Arrange every text line from all the items below as a Markdown table with the columns Row and Line, numbering the rows and leaving out blank lines. Leave the pictures out of the answer.
═══ Provided records
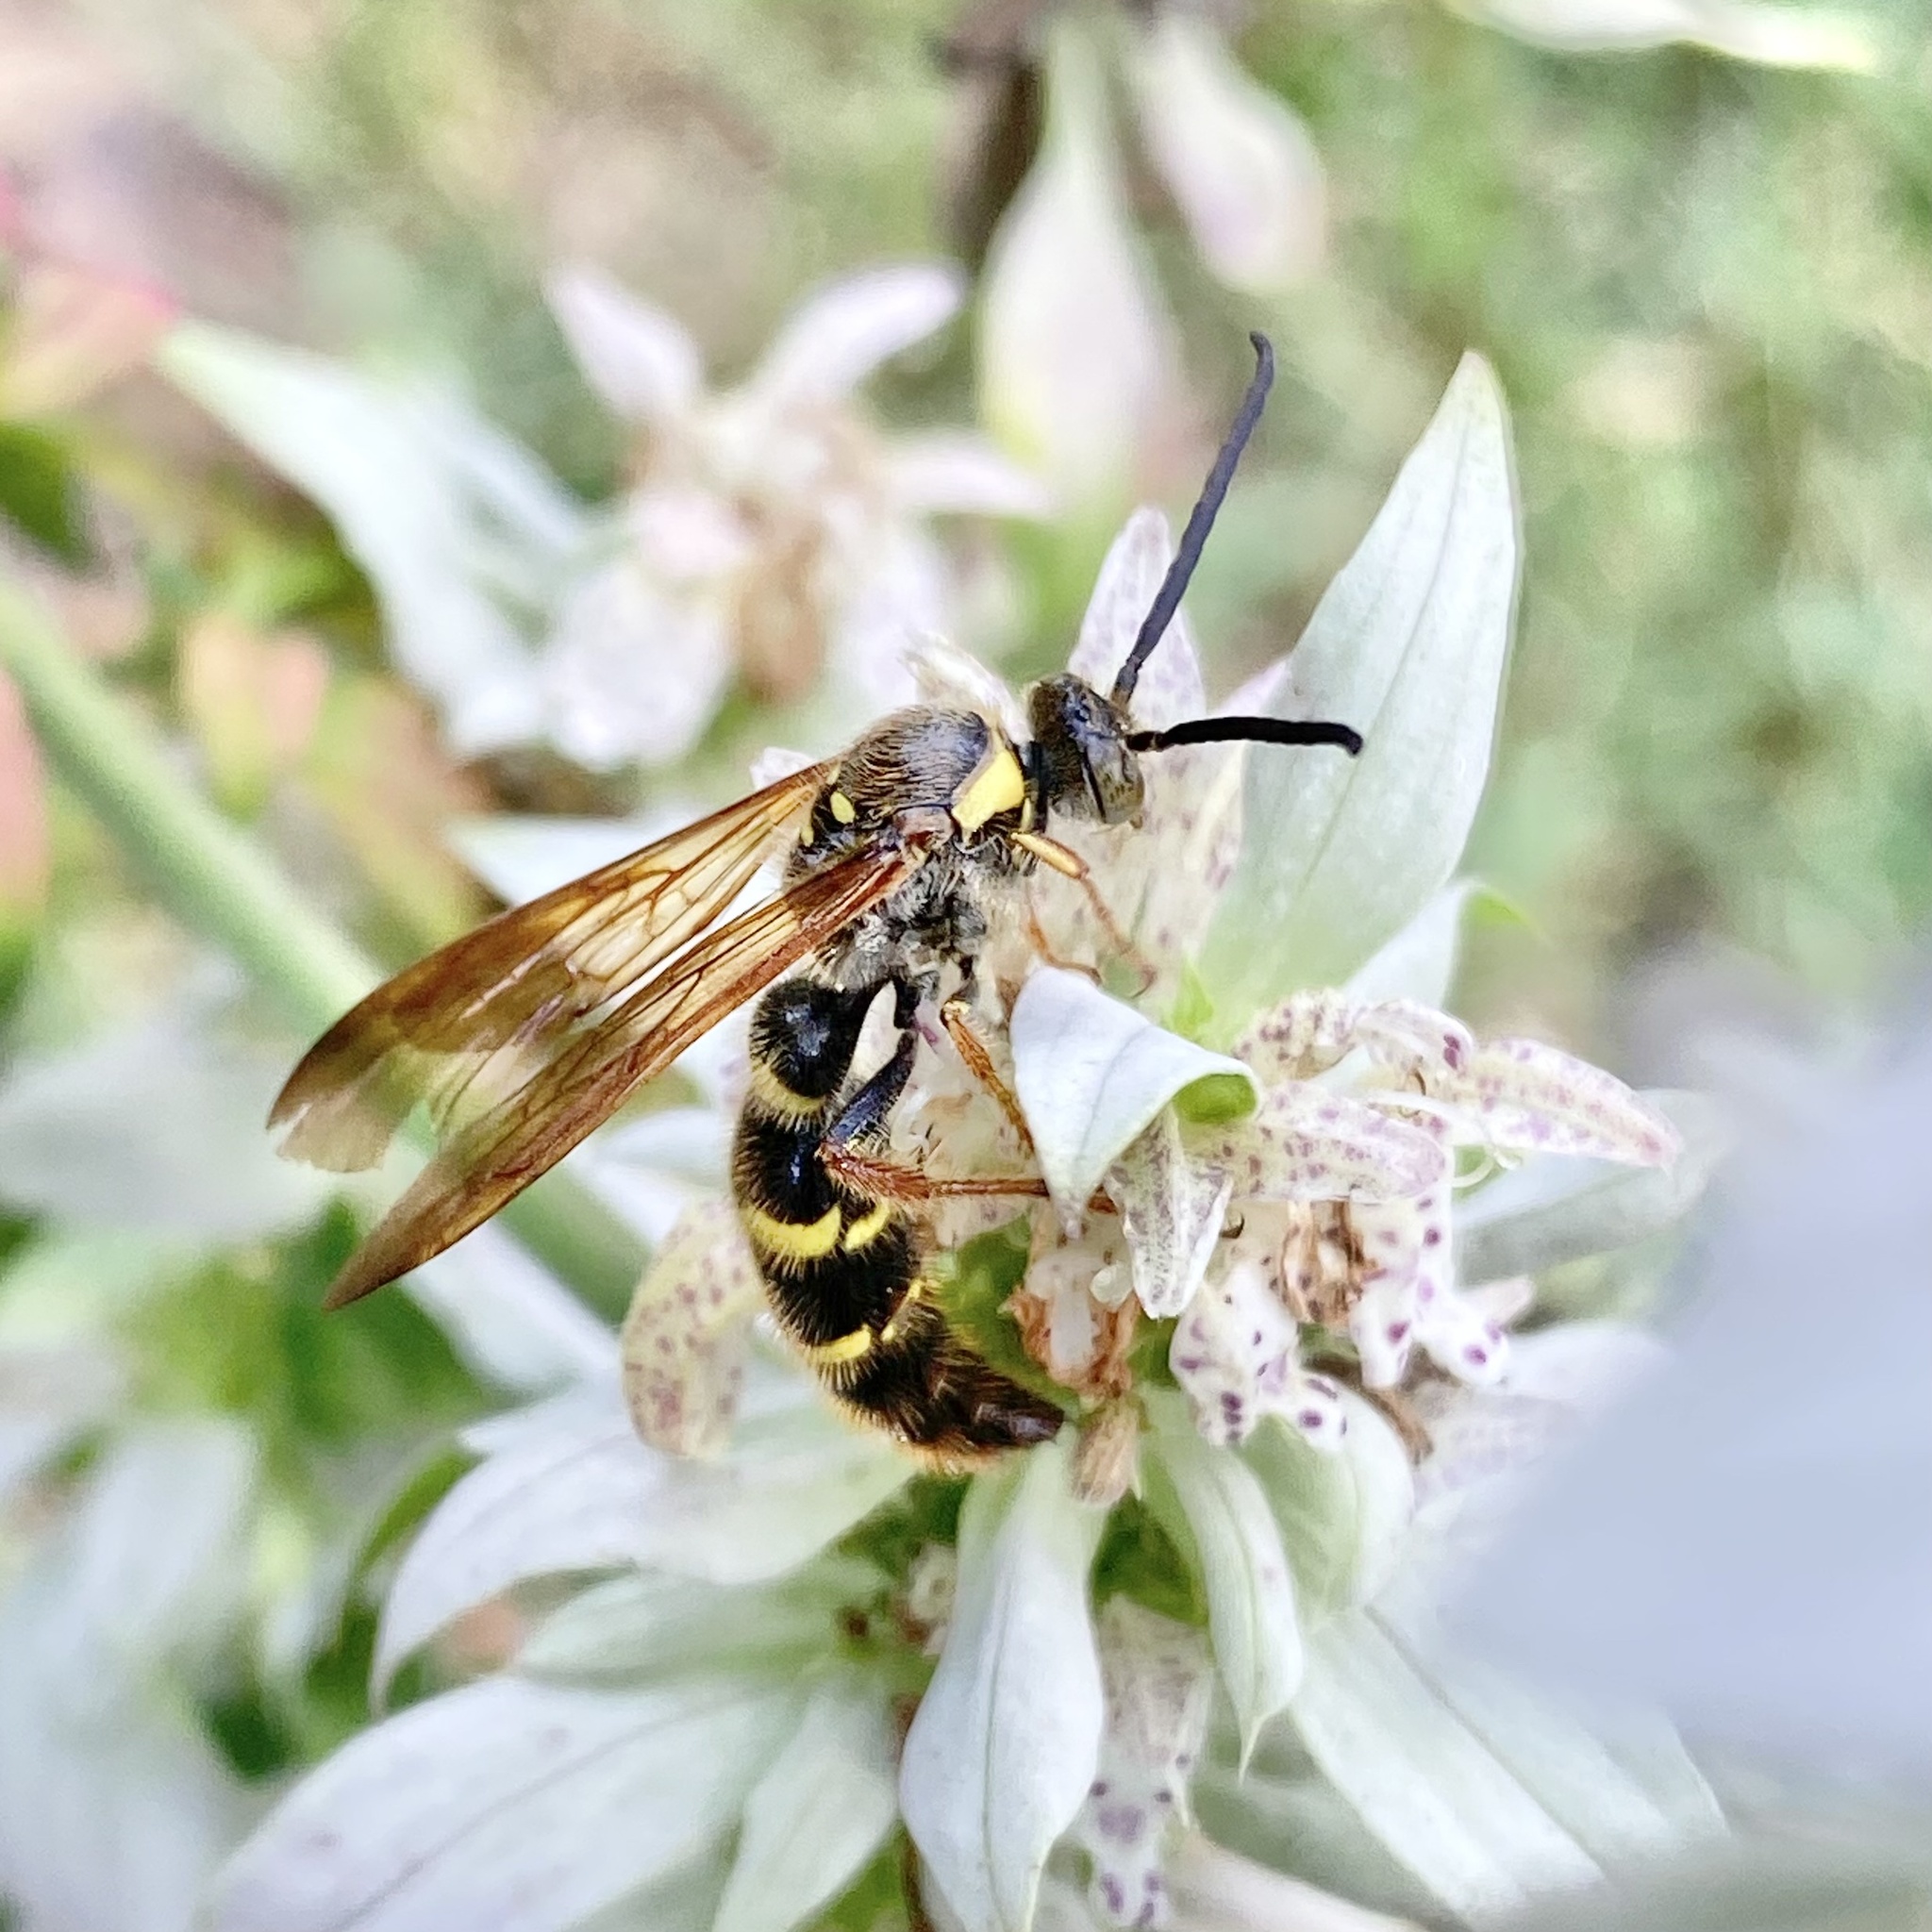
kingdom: Animalia
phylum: Arthropoda
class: Insecta
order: Hymenoptera
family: Scoliidae
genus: Xanthocampsomeris
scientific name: Xanthocampsomeris
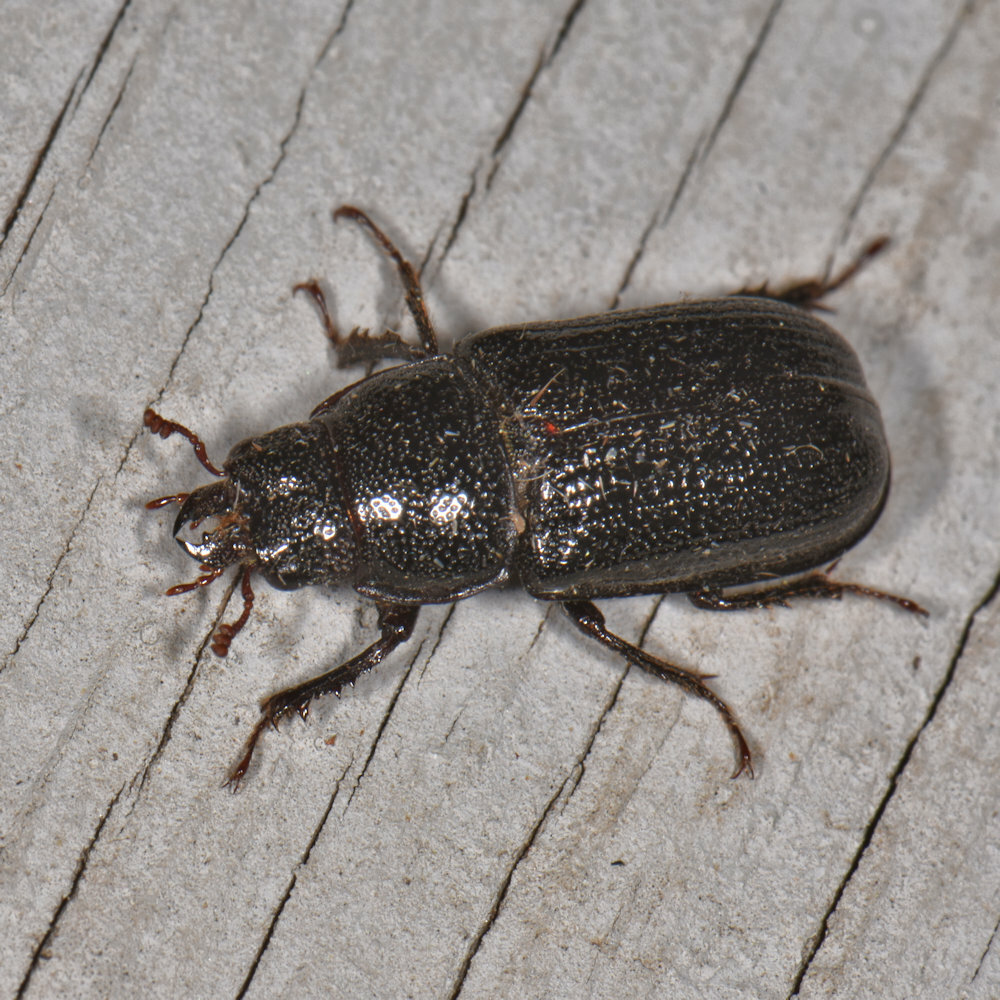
══════
Response to this task
| Row | Line |
|---|---|
| 1 | kingdom: Animalia |
| 2 | phylum: Arthropoda |
| 3 | class: Insecta |
| 4 | order: Hymenoptera |
| 5 | family: Scoliidae |
| 6 | genus: Xanthocampsomeris |
| 7 | scientific name: Xanthocampsomeris |